> WORK REQUIRED: Once the line containing "的東西 (nZlHfsBs 16/10/05 16:34)" is found in the entries below, restate it and each following line word for word, stopping after the line containing "Z8 - E52 (99-03)".

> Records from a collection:
◇ ◇ ◇ ◇ ◇
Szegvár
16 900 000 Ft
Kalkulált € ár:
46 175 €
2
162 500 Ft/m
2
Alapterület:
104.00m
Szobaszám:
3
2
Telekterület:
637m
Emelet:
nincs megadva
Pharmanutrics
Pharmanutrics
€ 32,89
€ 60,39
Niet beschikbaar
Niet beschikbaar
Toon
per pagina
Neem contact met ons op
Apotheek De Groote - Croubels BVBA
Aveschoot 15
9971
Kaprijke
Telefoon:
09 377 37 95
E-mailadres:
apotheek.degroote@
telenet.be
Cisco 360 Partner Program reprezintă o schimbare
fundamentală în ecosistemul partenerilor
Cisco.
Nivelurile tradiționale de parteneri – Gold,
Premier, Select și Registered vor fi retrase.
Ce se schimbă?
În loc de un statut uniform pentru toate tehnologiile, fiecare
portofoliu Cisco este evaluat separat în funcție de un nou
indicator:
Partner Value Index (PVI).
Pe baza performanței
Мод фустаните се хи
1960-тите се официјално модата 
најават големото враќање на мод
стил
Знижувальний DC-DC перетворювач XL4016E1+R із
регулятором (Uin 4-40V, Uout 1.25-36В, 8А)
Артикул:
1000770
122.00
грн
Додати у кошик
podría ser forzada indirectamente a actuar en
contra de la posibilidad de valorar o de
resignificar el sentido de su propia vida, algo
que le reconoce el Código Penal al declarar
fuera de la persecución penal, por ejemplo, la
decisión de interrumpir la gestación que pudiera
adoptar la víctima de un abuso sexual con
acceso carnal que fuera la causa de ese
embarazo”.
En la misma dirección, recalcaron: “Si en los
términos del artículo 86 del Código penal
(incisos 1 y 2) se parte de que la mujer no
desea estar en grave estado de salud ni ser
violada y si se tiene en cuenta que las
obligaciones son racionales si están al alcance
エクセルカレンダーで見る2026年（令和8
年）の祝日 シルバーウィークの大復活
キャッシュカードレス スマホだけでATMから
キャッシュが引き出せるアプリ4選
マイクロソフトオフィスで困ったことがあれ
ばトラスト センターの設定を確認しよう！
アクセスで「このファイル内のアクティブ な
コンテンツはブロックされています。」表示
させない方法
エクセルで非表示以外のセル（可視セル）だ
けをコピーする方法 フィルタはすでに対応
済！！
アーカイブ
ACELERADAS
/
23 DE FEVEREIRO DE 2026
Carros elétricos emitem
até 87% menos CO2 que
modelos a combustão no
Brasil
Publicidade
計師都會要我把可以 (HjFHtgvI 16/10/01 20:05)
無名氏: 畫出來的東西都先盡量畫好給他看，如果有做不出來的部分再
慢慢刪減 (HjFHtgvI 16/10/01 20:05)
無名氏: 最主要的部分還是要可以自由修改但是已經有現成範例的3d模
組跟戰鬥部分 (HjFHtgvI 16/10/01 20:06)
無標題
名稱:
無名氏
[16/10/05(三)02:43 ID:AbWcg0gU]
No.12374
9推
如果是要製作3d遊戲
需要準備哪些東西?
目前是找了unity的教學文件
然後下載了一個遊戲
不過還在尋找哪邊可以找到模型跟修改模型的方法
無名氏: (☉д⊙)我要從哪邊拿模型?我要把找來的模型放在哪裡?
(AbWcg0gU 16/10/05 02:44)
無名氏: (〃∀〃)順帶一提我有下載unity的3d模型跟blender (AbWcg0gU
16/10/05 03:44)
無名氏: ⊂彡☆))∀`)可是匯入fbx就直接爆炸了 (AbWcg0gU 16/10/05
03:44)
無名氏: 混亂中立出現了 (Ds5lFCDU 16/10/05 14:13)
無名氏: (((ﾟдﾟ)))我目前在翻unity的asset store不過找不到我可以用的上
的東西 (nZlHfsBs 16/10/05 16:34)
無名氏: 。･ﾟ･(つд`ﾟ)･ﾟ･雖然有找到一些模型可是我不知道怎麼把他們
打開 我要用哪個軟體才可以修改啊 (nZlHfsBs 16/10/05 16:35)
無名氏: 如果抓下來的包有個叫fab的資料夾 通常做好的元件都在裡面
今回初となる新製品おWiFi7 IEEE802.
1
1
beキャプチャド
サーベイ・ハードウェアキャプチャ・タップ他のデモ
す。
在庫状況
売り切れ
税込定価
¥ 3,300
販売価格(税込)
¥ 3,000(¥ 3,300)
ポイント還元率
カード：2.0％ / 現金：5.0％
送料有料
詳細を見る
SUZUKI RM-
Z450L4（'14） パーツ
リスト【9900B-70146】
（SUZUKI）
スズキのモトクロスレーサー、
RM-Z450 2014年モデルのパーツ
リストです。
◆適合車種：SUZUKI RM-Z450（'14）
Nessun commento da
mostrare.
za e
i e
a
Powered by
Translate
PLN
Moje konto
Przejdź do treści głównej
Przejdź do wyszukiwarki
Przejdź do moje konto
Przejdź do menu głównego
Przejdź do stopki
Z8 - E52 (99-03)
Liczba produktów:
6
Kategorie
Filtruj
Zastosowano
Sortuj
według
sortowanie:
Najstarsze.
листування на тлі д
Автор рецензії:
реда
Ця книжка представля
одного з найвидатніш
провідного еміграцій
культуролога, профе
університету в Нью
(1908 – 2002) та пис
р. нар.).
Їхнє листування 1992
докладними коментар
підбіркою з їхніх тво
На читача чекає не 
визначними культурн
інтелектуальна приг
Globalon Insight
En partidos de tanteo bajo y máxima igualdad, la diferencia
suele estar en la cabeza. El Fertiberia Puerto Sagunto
◇ ◇ ◇ ◇ ◇
> WRITTEN SOLUTION:
的東西 (nZlHfsBs 16/10/05 16:34)
無名氏: 。･ﾟ･(つд`ﾟ)･ﾟ･雖然有找到一些模型可是我不知道怎麼把他們
打開 我要用哪個軟體才可以修改啊 (nZlHfsBs 16/10/05 16:35)
無名氏: 如果抓下來的包有個叫fab的資料夾 通常做好的元件都在裡面
今回初となる新製品おWiFi7 IEEE802.
1
1
beキャプチャド
サーベイ・ハードウェアキャプチャ・タップ他のデモ
す。
在庫状況
売り切れ
税込定価
¥ 3,300
販売価格(税込)
¥ 3,000(¥ 3,300)
ポイント還元率
カード：2.0％ / 現金：5.0％
送料有料
詳細を見る
SUZUKI RM-
Z450L4（'14） パーツ
リスト【9900B-70146】
（SUZUKI）
スズキのモトクロスレーサー、
RM-Z450 2014年モデルのパーツ
リストです。
◆適合車種：SUZUKI RM-Z450（'14）
Nessun commento da
mostrare.
za e
i e
a
Powered by
Translate
PLN
Moje konto
Przejdź do treści głównej
Przejdź do wyszukiwarki
Przejdź do moje konto
Przejdź do menu głównego
Przejdź do stopki
Z8 - E52 (99-03)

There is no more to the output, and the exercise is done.